Input data
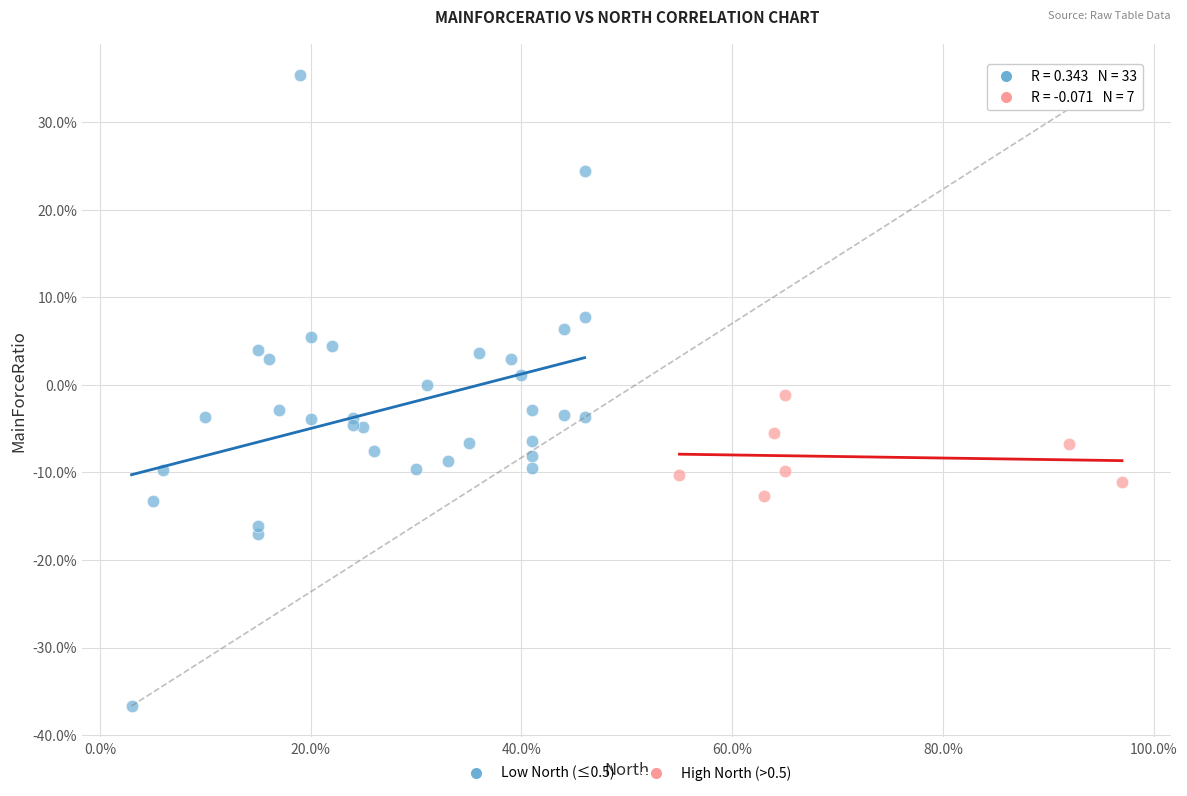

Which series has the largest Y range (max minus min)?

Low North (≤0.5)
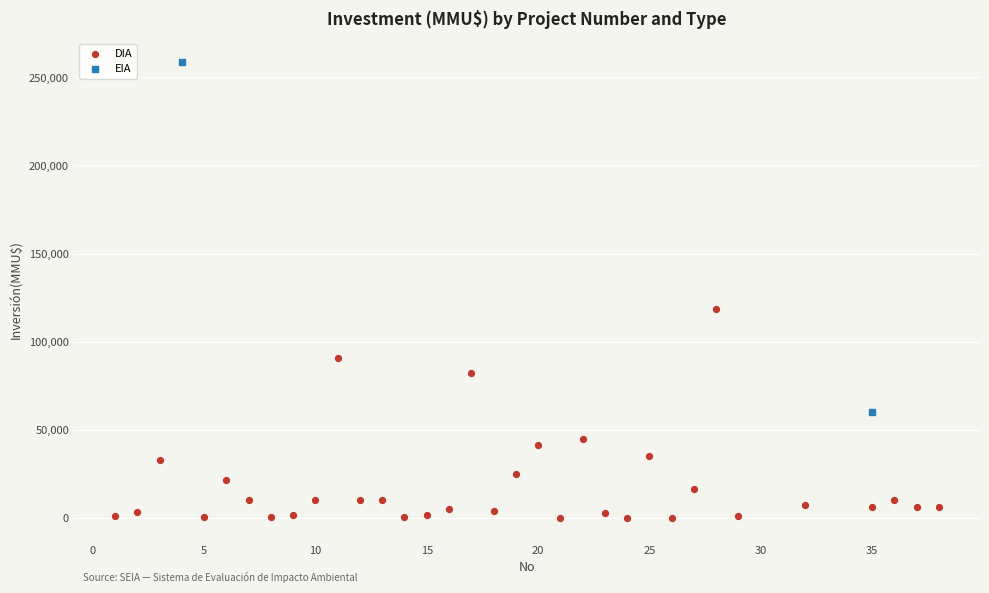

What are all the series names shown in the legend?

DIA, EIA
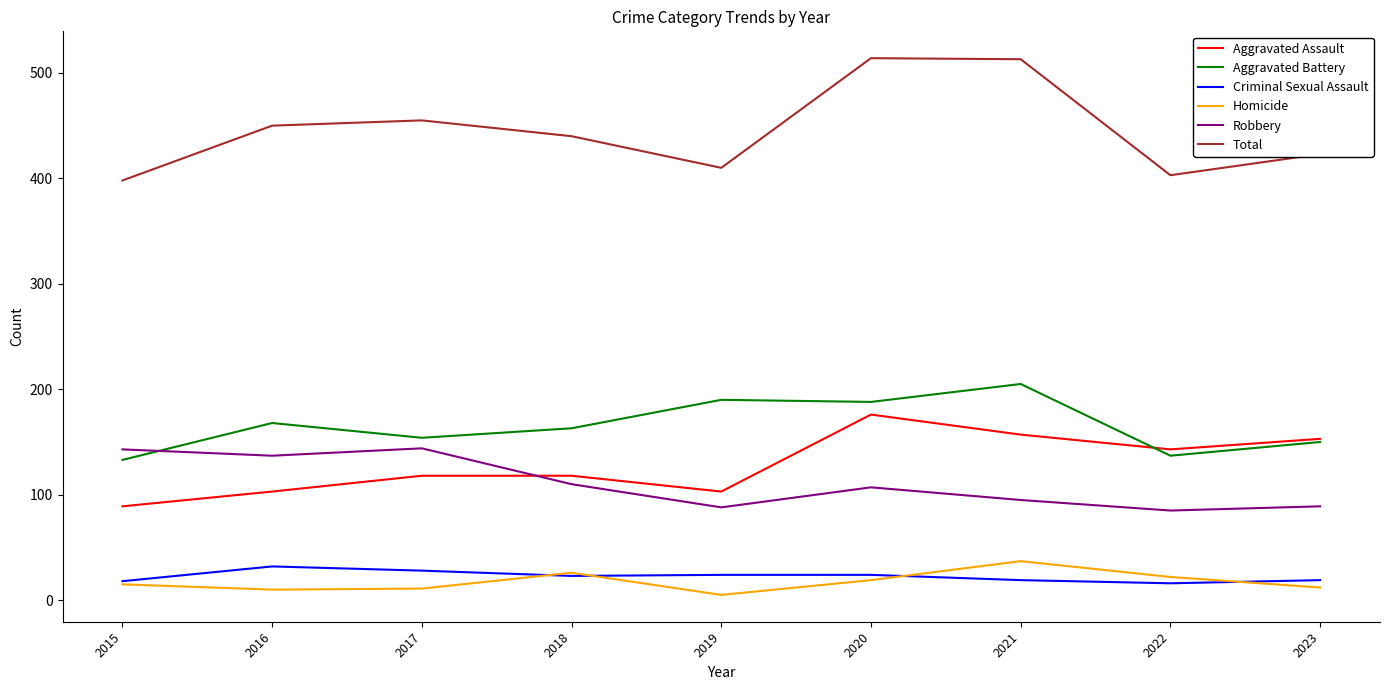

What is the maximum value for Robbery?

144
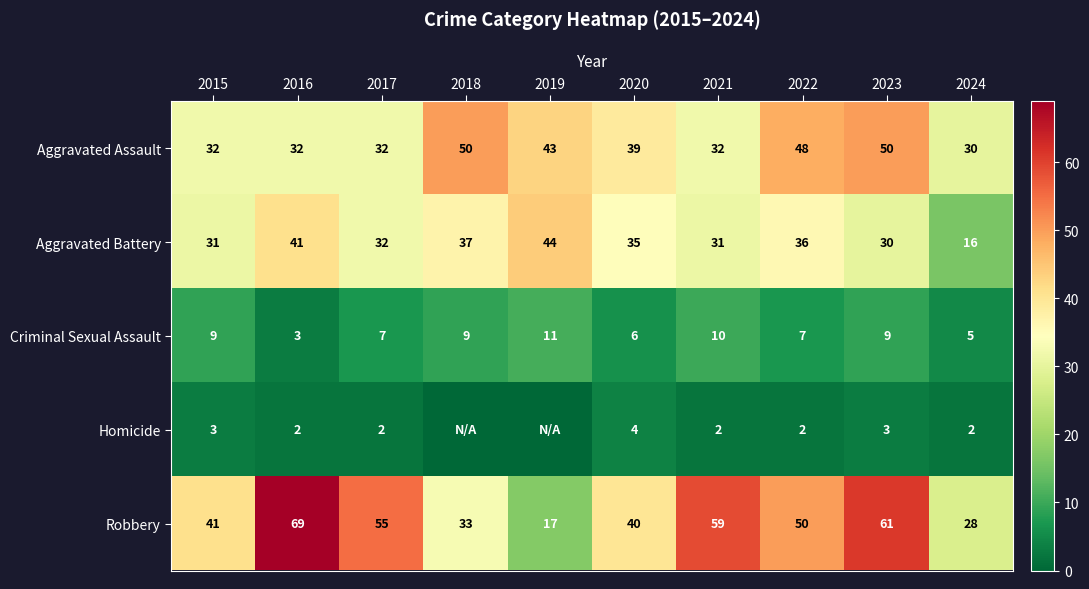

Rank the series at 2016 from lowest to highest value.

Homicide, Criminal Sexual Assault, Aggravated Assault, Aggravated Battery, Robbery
...
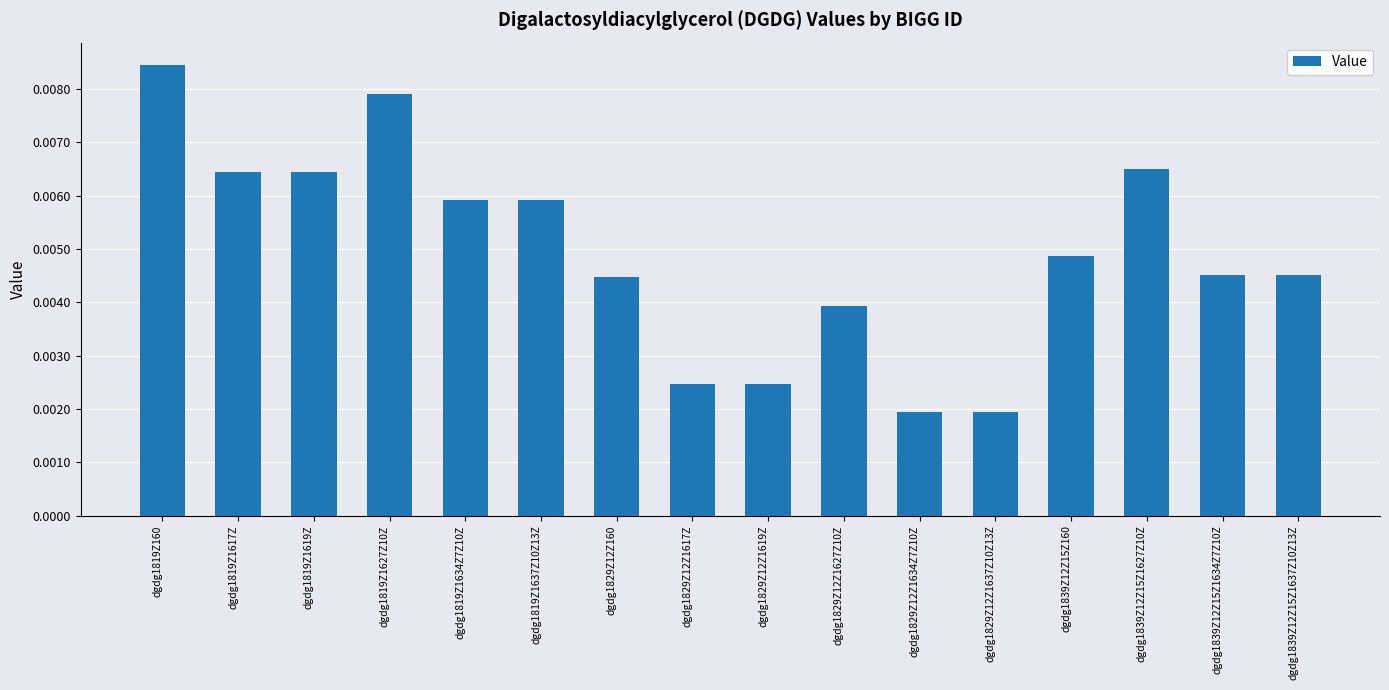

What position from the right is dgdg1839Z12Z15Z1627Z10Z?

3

Work required
Report each line in the items above that contains the string "Robbery", copying every such line in full.

Exercise output
What is the maximum value for Robbery?
Homicide, Criminal Sexual Assault, Aggravated Assault, Aggravated Battery, Robbery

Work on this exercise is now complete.